I try to validate their sense of irritation, and to educate a bit about the healing process and the nature of defenses. But mostly, I just listen.

I want them to know that I will come alongside them–however long it takes–that I can wait patiently, they can wait patiently for something as valuable as the healing of a heart.

So the question is, can I do that for myself, now that I’m the one who is so fresh from trauma, yet so eager to be “done” with what I know is a multi-layered process that will extend over years.

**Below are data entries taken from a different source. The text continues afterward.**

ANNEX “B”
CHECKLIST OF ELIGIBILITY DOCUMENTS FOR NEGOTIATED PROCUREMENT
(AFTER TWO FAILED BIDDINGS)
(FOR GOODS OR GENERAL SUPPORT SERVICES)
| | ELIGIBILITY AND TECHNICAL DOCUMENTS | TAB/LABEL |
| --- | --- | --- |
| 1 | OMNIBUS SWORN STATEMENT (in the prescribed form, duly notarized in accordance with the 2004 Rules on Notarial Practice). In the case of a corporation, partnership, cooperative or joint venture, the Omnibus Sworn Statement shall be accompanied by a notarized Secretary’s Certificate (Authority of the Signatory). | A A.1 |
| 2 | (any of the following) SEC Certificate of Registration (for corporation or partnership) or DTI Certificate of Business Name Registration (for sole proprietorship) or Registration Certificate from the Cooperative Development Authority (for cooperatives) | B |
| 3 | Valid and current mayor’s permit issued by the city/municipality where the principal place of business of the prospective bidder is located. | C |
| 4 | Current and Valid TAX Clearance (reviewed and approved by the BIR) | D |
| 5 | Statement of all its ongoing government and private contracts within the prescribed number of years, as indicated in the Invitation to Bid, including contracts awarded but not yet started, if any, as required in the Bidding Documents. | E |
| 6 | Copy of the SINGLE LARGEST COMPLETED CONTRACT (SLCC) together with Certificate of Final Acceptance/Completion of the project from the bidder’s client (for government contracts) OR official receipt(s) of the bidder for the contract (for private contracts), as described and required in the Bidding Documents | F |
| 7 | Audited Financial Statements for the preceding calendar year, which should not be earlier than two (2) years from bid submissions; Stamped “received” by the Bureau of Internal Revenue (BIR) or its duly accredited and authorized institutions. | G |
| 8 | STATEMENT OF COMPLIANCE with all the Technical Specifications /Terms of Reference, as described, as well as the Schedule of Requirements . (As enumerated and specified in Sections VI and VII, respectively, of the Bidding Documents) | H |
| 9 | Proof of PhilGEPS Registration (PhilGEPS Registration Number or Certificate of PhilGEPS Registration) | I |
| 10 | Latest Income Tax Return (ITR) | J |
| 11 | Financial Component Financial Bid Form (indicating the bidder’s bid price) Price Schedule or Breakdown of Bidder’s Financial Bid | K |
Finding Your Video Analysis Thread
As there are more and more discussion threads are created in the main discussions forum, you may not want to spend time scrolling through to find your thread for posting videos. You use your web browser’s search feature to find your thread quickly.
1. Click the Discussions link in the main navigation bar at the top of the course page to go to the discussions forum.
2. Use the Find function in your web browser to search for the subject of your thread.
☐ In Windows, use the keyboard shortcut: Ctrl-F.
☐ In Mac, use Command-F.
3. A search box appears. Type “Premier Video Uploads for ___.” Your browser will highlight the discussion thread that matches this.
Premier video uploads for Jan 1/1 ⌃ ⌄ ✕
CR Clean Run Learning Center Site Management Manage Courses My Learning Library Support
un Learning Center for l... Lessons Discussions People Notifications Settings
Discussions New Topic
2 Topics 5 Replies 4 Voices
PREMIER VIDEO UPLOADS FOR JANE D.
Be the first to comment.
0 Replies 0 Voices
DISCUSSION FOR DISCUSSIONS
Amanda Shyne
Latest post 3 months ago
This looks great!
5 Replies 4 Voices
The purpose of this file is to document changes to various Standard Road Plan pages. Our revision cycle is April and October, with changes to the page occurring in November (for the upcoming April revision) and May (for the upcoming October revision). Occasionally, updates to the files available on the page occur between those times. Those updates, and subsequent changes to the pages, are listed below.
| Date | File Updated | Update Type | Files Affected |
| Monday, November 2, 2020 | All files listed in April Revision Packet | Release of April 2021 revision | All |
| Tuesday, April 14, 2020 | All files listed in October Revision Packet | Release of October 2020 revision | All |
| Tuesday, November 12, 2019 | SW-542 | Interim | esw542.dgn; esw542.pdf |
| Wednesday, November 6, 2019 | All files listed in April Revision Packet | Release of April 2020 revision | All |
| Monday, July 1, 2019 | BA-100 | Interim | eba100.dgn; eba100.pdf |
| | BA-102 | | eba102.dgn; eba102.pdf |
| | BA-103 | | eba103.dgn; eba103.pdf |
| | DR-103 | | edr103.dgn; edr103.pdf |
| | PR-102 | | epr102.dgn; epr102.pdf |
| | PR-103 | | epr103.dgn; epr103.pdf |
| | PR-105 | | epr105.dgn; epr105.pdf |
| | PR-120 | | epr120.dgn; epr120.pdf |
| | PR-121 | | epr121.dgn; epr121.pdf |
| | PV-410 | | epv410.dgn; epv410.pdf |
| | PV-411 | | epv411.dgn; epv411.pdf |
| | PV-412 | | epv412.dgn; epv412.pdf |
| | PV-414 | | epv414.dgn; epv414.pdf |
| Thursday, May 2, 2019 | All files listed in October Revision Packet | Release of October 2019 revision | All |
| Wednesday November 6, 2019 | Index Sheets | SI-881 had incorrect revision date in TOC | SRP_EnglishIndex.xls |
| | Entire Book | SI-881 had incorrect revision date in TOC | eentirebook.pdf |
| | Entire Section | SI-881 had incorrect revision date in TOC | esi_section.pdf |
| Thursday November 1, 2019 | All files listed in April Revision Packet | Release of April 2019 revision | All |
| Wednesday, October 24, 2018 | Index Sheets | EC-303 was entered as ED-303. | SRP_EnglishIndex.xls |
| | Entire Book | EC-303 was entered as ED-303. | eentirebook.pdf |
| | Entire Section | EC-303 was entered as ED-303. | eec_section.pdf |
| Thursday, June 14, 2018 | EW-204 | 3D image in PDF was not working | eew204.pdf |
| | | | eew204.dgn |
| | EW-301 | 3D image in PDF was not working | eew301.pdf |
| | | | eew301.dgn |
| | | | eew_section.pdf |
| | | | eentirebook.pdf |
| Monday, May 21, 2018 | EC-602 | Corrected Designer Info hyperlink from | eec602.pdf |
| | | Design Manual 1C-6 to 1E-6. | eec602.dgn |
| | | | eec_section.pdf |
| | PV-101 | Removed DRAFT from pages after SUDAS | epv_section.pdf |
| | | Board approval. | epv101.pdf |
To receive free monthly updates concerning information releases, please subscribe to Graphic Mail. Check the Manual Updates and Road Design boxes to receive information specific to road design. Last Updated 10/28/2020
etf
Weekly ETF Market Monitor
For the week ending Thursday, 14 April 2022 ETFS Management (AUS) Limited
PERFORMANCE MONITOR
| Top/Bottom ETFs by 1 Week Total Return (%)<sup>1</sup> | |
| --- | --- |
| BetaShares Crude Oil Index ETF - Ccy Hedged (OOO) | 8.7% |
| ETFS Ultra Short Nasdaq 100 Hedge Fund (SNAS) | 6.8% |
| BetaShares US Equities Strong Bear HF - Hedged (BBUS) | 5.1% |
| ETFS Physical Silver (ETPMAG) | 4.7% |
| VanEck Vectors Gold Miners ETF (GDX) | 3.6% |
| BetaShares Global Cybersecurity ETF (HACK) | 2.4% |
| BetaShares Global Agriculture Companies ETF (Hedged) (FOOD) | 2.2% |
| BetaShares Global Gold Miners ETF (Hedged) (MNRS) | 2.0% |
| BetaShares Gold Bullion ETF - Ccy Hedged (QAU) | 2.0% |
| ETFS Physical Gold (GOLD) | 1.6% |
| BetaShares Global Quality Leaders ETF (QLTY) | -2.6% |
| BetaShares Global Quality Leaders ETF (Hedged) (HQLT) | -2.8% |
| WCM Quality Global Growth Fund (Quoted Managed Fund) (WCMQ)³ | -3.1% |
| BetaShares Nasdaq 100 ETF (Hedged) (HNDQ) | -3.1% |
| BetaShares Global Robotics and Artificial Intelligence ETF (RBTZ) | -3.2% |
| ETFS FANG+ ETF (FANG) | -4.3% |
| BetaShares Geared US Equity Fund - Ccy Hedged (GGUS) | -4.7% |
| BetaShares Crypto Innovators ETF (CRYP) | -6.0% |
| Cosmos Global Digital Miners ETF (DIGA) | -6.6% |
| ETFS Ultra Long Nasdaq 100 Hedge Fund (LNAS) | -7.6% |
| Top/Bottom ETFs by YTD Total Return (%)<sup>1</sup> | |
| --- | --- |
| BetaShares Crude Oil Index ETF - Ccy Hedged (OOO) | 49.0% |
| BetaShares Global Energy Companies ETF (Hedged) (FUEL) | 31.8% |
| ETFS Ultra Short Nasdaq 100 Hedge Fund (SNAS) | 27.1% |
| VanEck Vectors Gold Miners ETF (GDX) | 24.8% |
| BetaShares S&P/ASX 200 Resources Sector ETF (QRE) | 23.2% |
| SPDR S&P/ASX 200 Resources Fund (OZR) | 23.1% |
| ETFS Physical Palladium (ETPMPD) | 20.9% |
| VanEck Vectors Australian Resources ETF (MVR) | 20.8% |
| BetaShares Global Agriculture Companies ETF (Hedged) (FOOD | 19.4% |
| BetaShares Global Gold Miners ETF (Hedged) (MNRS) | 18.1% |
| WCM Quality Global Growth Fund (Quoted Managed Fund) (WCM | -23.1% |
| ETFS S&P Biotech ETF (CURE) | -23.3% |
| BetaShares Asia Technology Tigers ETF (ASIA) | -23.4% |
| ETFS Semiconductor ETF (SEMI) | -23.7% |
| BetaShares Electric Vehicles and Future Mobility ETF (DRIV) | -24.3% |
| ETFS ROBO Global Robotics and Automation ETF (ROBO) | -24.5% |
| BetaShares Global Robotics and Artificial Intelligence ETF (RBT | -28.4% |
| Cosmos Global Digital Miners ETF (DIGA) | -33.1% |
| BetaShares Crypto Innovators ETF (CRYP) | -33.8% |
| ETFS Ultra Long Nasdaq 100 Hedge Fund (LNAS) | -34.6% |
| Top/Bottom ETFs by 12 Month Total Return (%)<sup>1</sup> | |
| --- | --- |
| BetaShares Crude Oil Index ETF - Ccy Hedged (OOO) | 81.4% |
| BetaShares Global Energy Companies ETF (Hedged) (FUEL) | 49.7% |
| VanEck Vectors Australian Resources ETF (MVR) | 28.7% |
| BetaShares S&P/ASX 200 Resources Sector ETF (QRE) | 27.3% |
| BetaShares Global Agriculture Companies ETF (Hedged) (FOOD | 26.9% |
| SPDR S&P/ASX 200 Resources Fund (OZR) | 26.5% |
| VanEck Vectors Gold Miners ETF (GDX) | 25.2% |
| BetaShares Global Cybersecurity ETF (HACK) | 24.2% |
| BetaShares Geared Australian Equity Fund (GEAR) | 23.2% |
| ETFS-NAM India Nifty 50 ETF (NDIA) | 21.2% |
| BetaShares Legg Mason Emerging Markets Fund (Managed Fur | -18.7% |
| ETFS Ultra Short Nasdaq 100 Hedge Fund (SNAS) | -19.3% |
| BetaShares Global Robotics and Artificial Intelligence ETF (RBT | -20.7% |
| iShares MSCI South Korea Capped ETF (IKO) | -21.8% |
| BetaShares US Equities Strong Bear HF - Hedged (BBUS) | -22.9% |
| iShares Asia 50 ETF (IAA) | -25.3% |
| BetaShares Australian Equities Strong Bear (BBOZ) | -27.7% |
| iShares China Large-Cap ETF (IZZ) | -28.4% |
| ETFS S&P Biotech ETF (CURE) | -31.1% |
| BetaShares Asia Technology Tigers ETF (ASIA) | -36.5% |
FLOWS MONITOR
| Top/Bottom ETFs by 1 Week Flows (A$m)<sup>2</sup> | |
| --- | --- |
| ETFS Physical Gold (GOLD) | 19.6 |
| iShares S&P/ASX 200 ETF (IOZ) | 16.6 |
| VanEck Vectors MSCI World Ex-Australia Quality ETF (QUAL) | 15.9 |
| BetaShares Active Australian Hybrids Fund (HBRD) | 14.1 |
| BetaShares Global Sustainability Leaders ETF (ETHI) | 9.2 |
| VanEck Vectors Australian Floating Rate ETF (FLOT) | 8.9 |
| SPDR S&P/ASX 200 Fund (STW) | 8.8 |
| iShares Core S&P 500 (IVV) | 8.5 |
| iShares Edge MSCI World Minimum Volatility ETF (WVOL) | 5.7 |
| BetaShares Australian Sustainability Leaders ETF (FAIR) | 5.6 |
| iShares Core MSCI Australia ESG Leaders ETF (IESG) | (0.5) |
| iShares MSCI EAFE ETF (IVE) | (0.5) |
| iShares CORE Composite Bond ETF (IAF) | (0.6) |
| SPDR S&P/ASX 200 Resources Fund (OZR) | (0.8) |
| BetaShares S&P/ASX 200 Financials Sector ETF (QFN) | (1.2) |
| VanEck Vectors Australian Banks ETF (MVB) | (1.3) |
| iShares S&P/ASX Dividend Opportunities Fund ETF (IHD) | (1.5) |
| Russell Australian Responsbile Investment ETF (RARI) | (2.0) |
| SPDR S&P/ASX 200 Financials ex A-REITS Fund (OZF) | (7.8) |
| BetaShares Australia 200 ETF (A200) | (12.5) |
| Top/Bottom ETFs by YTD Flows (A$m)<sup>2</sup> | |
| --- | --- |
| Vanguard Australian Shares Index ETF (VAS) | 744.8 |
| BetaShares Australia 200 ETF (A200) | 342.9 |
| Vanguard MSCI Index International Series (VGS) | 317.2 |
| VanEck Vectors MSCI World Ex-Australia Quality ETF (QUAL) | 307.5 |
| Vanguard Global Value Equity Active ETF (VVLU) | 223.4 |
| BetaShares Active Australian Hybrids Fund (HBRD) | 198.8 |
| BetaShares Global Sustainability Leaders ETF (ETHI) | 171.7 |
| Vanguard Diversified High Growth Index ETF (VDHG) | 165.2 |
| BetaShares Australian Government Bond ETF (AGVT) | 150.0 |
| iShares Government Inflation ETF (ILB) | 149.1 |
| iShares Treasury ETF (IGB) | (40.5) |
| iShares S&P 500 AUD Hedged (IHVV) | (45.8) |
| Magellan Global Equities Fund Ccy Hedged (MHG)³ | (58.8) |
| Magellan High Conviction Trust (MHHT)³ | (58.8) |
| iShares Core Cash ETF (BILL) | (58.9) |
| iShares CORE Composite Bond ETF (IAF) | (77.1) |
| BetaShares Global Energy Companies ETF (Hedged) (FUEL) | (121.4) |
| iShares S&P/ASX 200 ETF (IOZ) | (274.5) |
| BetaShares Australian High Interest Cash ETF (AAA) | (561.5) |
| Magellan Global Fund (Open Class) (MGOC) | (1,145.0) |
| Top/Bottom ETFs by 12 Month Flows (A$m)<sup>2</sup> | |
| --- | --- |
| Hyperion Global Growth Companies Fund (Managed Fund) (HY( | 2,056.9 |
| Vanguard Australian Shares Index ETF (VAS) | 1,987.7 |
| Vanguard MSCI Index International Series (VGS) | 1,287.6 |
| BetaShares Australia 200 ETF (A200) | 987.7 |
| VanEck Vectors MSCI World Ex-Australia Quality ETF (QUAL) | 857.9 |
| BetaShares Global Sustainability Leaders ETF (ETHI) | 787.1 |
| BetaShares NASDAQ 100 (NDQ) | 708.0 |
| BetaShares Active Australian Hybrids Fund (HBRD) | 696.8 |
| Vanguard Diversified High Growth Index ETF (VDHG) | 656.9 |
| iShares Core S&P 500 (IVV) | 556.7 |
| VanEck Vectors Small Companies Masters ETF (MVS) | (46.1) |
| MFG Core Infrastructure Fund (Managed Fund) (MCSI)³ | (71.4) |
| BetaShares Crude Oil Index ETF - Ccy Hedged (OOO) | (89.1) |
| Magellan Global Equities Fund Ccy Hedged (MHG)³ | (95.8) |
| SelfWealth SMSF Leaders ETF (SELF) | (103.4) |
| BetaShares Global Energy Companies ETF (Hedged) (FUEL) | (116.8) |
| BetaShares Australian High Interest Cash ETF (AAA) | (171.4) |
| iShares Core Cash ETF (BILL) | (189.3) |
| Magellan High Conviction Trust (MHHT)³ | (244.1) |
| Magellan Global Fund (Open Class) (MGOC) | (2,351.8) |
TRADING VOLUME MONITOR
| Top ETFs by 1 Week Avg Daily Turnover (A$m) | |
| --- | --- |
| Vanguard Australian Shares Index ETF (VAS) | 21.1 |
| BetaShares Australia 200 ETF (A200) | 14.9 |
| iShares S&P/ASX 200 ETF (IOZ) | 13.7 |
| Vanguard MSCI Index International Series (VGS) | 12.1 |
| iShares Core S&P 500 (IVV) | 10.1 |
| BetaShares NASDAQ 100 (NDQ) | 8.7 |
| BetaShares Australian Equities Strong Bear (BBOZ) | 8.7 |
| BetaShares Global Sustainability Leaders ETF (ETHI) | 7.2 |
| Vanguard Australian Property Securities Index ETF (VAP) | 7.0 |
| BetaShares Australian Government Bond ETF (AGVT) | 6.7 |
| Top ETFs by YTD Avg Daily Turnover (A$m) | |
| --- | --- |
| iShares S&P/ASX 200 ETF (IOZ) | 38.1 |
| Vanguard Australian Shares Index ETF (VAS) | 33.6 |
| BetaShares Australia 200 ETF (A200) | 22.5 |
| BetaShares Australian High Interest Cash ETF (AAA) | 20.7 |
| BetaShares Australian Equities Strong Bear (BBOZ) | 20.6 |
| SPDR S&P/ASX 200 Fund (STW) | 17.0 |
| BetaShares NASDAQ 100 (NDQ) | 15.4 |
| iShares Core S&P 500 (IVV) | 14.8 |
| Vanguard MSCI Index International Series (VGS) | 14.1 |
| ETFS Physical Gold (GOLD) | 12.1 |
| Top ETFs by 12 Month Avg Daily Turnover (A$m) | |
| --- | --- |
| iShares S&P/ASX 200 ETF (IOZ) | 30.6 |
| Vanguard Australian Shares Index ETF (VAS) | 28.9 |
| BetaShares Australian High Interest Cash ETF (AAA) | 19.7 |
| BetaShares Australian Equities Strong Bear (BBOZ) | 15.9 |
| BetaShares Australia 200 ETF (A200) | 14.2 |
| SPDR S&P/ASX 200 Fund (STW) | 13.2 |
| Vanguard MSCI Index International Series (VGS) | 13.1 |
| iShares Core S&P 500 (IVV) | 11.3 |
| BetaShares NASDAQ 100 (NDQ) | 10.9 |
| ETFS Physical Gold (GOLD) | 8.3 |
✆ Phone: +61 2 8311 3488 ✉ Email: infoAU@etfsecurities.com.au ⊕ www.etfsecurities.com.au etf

Because clearly, these subtle, healing stages move at a snail’s pace. It is happening only the very tiniest layer at a time—almost imperceptibly. In so many ways denial (after only four months) has still not completely fallen away. So many nights, around 8:30 or 9:00 at night, I keep expecting Steve to walk through the door, ask about dinner, give a little “hello” kiss. Then God, like a kind, merciful attendant in an alzheimer’s facility delivers the truth with love: “He’s not coming home tonight, Carrie. He doesn’t live here anymore.” (long pause) “Oh. That’s right.”

I imagine it must be a similar kind of process for Ellie: some comfortable denial, followed by an encounter with painful reality, then a (hopefully) merciful reminder of what our life is now.

With each onion layer we peel back, I’m hoping and praying that a little more healing acceptance will take root and that faith and hope will calm and comfort our hearts, giving us courage to face the unexpected realities of the next moments, hours, days, weeks, months, years. Fortunately, our God is in it for the long haul. He has promised: “I will never fail you, nor forsake you.”

It’s a good thing, because I think that truckload of onions parked in my driveway is going to take quite awhile to process!

Grateful for your continued support!